A Mother@#$%ing [Stock] P.I.M.P.


In many studies in asset pricing, it is common practice to not include stocks with prices less than $5 - they're too small and unreliable in terms of what information is included in the price. And for good reason too, as told in the story of the 50 cent stock.

In another version of the famous story of Entremed story, Curtis '50 Cent' Jackson buys $750,000 in shares in a crappy stock, H & H Imports (HNHI in the over-the-counter markets). How crappy? Let MSN tell the story:
H&H is an extremely sketchy investment and even got the dreaded "going concern" notice last March as its auditor shared doubts about the company's future. The company reported less than $300,000 in revenue last quarter but lost $1.3 million, the Post reports.
So it might not exist as a company next year. What's the big deal?
There are some funny loans at the company as well, the Observer notes. H&H lent $141,000 to what it describes as "an entity in which our chairman's brother is an officer and owner." 
Now that's governance you can take to the bank! As long as it's a bank owned by your cousin's husband.

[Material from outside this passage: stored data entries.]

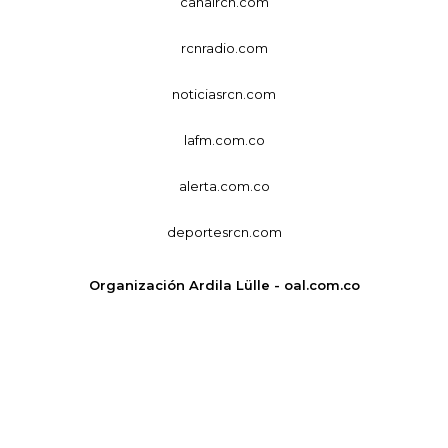
canalrcn.com
rcnradio.com
noticiasrcn.com
lafm.com.co
alerta.com.co
deportesrcn.com
Organización Ardila Lülle - oal.com.co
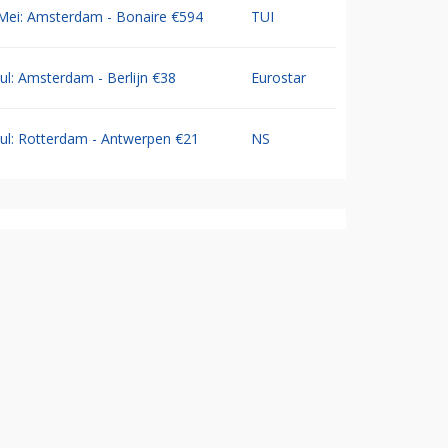
Mei: Amsterdam - Bonaire €594
TUI
Jul: Amsterdam - Berlijn €38
Eurostar
Jul: Rotterdam - Antwerpen €21
NS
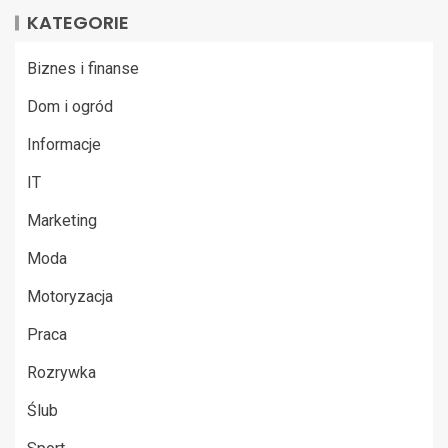
KATEGORIE
Biznes i finanse
Dom i ogród
Informacje
IT
Marketing
Moda
Motoryzacja
Praca
Rozrywka
Ślub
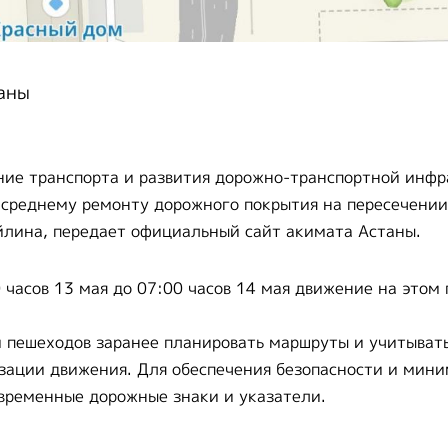
аны
ние транспорта и развития дорожно-транспортной инфр
 среднему ремонту дорожного покрытия на пересечении
йлина, передает официальный сайт акимата Астаны.
0 часов 13 мая до 07:00 часов 14 мая движение на этом
 пешеходов заранее планировать маршруты и учитыват
зации движения. Для обеспечения безопасности и мин
временные дорожные знаки и указатели.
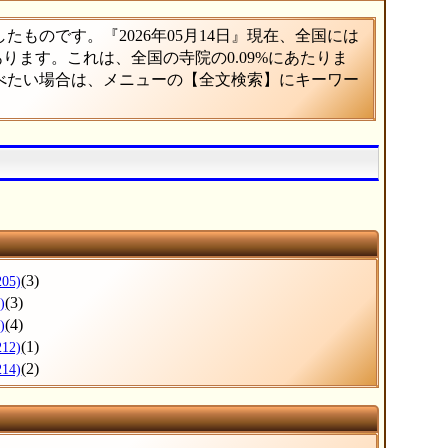
ものです。『2026年05月14日』現在、全国には
あります。これは、全国の寺院の0.09%にあたりま
調べたい場合は、メニューの【全文検索】にキーワー
(3)
205)
(3)
)
(4)
)
(1)
212)
(2)
214)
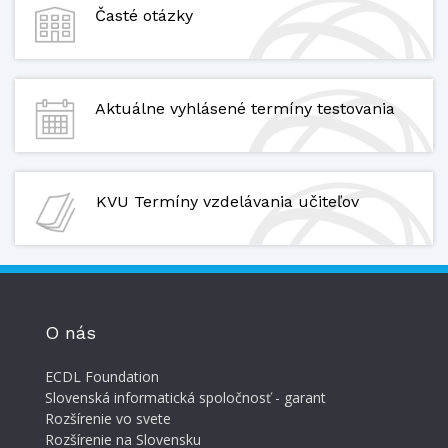
Časté otázky
Aktuálne vyhlásené termíny testovania
KVU Termíny vzdelávania učiteľov
O nás
ECDL Foundation
Slovenská informatická spoločnosť - garant
Rozšírenie vo svete
Rozšírenie na Slovensku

Okay, so you've lost a ton of money in a stock because you're a dumbass. How can you double down on stupid? Simple - start giving out dubious financial advice to people to buy the stock! Everyone knows the SEC has a great sense of humour about that kind of thing.

So in a move straight out of the Rene Rivkin playbook, 50 cent decides to start spruiking the stock to his twitter followers.
"You can double your money right now,"
"Just get what you can afford."
"They are no joke get in now."
Because people who invest in OTC markets are largely imbeciles, the share price rose 240% by the close of the next day's trading. Originally this was reported as a stroke of financial genius - 50 Cent had just increased the value of his holding by $8.7M!

Eventually, 50 cent (or more likely his lawyer) figured out that randomly posting tweets about stocks he owns and recommending their purchase (especially without disclosing his clear conflict of interest) was probably in breach of several securities laws, not to mention exposing him to a range of civil suits from morons that actually followed his advice. Some of the tweets were deleted, and he posted a series of hilarious follow-ups:
"I own HNHI stock thoughts on it are my opinion. Talk to financial advisor about it."
"HNHI is the right investment for me it may or may not be right for u! Do ur homework."
Apparently the financial genius is having second thoughts about the whole thing.

Shylock's prediction - given how ferociously the SEC pursued Martha Stewart for making about a buck eighty five on a dubious insider trading charge, I'll be surprised if we've heard the last of this incident.

Red hot tip kids - buy index funds, not shitty OTC stocks. If you're tempted to make an active trade based on something 50 cent says, it ought to be to short any publicly listed stock that he's pushing. And if you have a brain meltdown and decide to follow the financial advice of people whose business experience consists of making rap albums, save yourself the bother and just set fire to the money now.